Grades will be assigned using both plus and minus grades as follows:
93-100: A
90-93: A-
87-90: B+
83-87: B
80-83: B-
77-80: C+
73-77: C
<73: F
Generative AI Policy
Generative AI tools (e.g. ChatGPT) can only be used in the context of background research to better understand topics covered in the class. For example, it is permissible to ask ChatGPT for a summary of how inverse reinforcement learning differs from behavioral cloning. Please be aware that generative AI tools often provide inaccurate information and should always be verified against other sources. You are not permitted to use generative AI tools to assist with any part of completing your reading summaries, written homeworks, or coding assignments. This policy clearly forbids copying text or code directly from these sources, but it is also not acceptable to summarize the output of generative AI tools, or to use an answer from them as a starting point for your own work. To be clear: all written work should be done on your own from scratch, with generative AI used only in the limited case of generic background research that is not specific to any particular reading summary or homework question. Violation of this policy will reported as a violation of the university's academic honesty standards and punished accordingly.

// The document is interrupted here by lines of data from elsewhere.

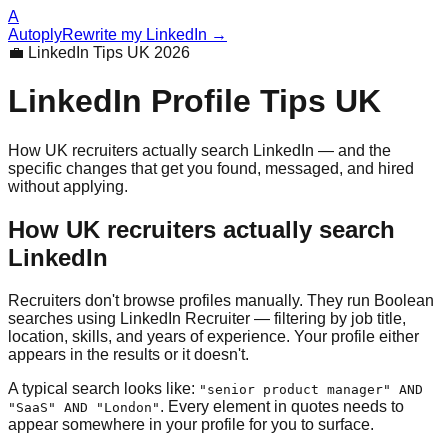
A
Autoply
Rewrite my LinkedIn →
💼 LinkedIn Tips UK 2026
LinkedIn Profile Tips UK
How UK recruiters actually search LinkedIn — and the
specific changes that get you found, messaged, and hired
without applying.
How UK recruiters actually search
LinkedIn
Recruiters don't browse profiles manually. They run Boolean
searches using LinkedIn Recruiter — filtering by job title,
location, skills, and years of experience. Your profile either
appears in the results or it doesn't.
A typical search looks like:
"senior product manager" AND
. Every element in quotes needs to
"SaaS" AND "London"
appear somewhere in your profile for you to surface.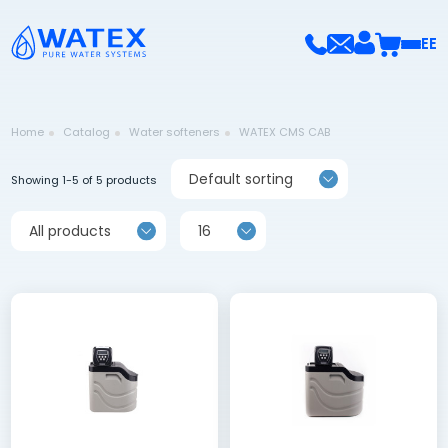
EE
Home
Catalog
Water softeners
WATEX CMS CAB
Default sorting
Showing 1-5 of 5 products
All products
16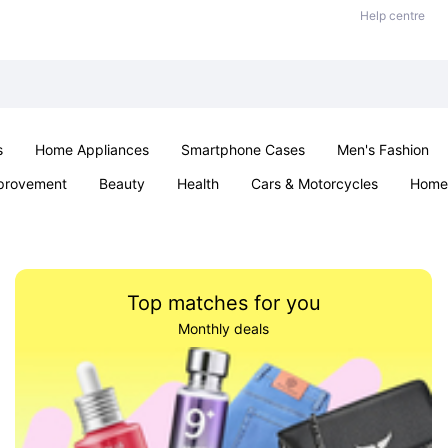
Help centre
s
Home Appliances
Smartphone Cases
Men's Fashion
provement
Beauty
Health
Cars & Motorcycles
Home 
Sexual Wellness
Office & School
Jewellery
Parties & Ev
Top matches for you
Monthly deals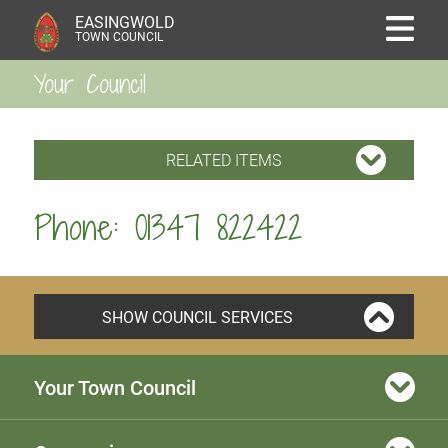
EASINGWOLD
TOWN COUNCIL
Your Council
RELATED ITEMS
Phone: 01347 822422
SHOW COUNCIL SERVICES
Your Town Council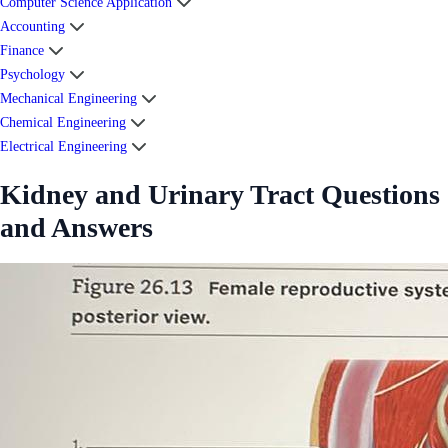
Computer Science Application
Accounting
Finance
Psychology
Mechanical Engineering
Chemical Engineering
Electrical Engineering
Kidney and Urinary Tract Questions
and Answers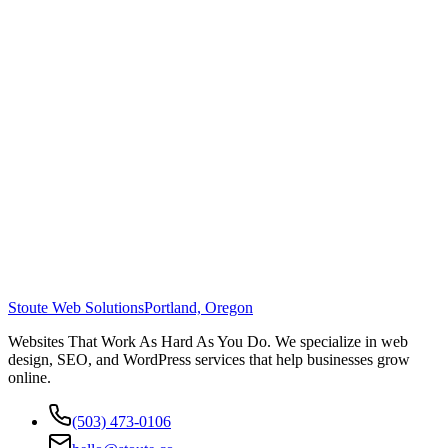
Stoute Web Solutions
Portland, Oregon
Websites That Work As Hard As You Do. We specialize in web
design, SEO, and WordPress services that help businesses grow
online.
(503) 473-0106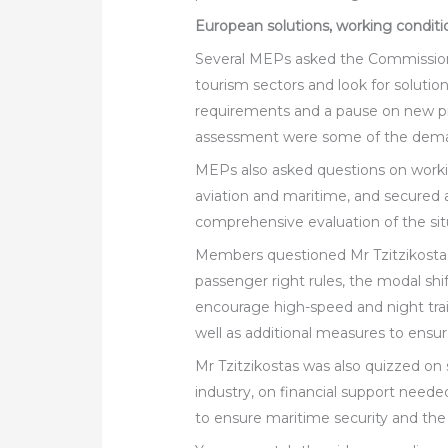
European solutions, working conditi
Several MEPs asked the Commissione
tourism sectors and look for solution
requirements and a pause on new p
assessment were some of the deman
MEPs also asked questions on working
aviation and maritime, and secured
comprehensive evaluation of the situa
Members questioned Mr Tzitzikostas 
passenger right rules, the modal shif
encourage high-speed and night trai
well as additional measures to ensur
Mr Tzitzikostas was also quizzed on
industry, on financial support need
to ensure maritime security and the 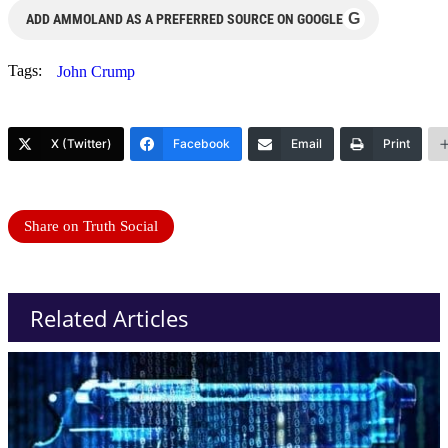
G
ADD AMMOLAND AS A PREFERRED SOURCE ON GOOGLE
Tags:
John Crump
X (Twitter)
Facebook
Email
Print
Share on Truth Social
Related Articles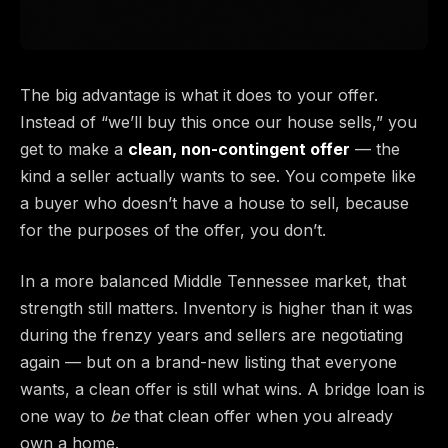
The big advantage is what it does to your offer.
Instead of “we’ll buy this once our house sells,” you
get to make a
clean, non-contingent offer
— the
kind a seller actually wants to see. You compete like
a buyer who doesn’t have a house to sell, because
for the purposes of the offer, you don’t.
In a more balanced Middle Tennessee market, that
strength still matters. Inventory is higher than it was
during the frenzy years and sellers are negotiating
again — but on a brand-new listing that everyone
wants, a clean offer is still what wins. A bridge loan is
one way to
be
that clean offer when you already
own a home.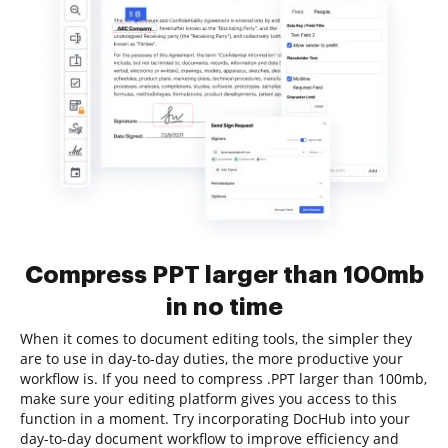
Compress PPT larger than 100mb
in no time
When it comes to document editing tools, the simpler they
are to use in day-to-day duties, the more productive your
workflow is. If you need to compress .PPT larger than 100mb,
make sure your editing platform gives you access to this
function in a moment. Try incorporating DocHub into your
day-to-day document workflow to improve efficiency and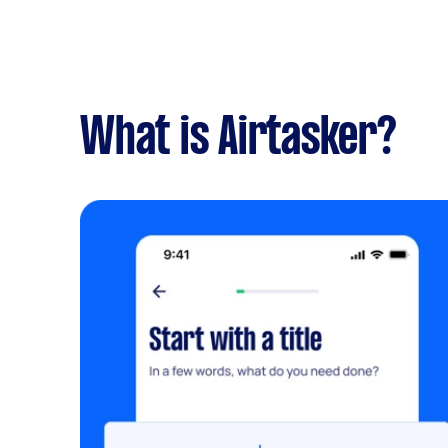
What is Airtasker?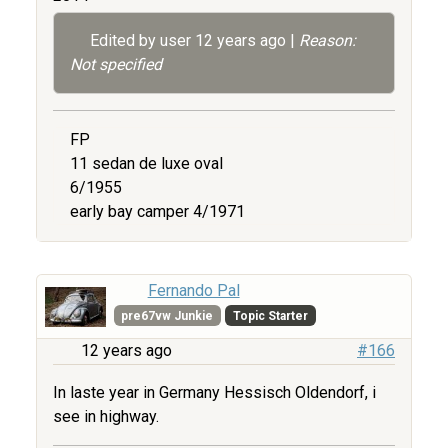
Edited by user
12 years ago
|
Reason:
Not specified
FP
11 sedan de luxe oval
6/1955
early bay camper 4/1971
Fernando Pal
pre67vw Junkie
Topic Starter
12 years ago
#166
In laste year in Germany Hessisch Oldendorf, i
see in highway.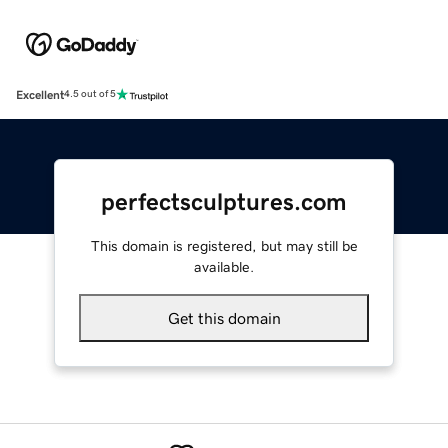
Excellent
4.5 out of 5
perfectsculptures.com
This domain is registered, but may still be
available.
Get this domain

Academic Honesty Statement
Since the integrity of the academic enterprise of any institution of higher education requires honesty in scholarship and research, academic honesty is required of all students at the University of Massachusetts Amherst. Academic dishonesty is prohibited in all programs of the University. Academic dishonesty includes but is not limited to: cheating, fabrication, plagiarism, and facilitating dishonesty. Appropriate sanctions may be imposed on any student who has committed an act of academic dishonesty. Instructors should take reasonable steps to address academic misconduct. Any person who has reason to believe that a student has committed academic dishonesty should bring such information to the attention of the appropriate course instructor as soon as possible. Instances of academic dishonesty not related to a specific course should be brought to the attention of the appropriate department Head or Chair. Since students are expected to be familiar with this policy and the commonly accepted standards of academic integrity, ignorance of such standards is not normally sufficient evidence of lack of intent (http://www.umass.edu/dean_students/codeofconduct/acadhonesty/).
Accommodation Statement
The University of Massachusetts Amherst is committed to providing an equal educational opportunity for all students. If you have a documented physical, psychological, or learning disability on file with Disability Services (DS), you may be eligible for reasonable academic accommodations to help you succeed in this course. If you have a documented disability that requires an accommodation, please notify me within the first two weeks of the semester so that we may make appropriate arrangements. For further information, please visit Disability Services (https://www.umass.edu/disability/)
Title IX Statement
In accordance with Title IX of the Education Amendments of 1972 that prohibits gender-based discrimination in educational settings that receive federal funds, the University of Massachusetts Amherst is committed to providing a safe learning environment for all students, free from all forms of discrimination, including sexual assault, sexual harassment, domestic violence, dating violence, stalking, and retaliation. This includes interactions in person or online through digital platforms and social media. Title IX also protects against discrimination on the basis of pregnancy, childbirth, false pregnancy, miscarriage, abortion, or related conditions, including recovery. There are resources here on campus to support you. A summary of the available Title IX resources (confidential and non-confidential) can be found at the following link: https://www.umass.edu/titleix/resources. You do not need to make a formal report to access them. If you need immediate support, you are not alone. Free and confidential support is available 24 hours a day / 7 days a week / 365 days a year at the SASA Hotline 413-545-0800.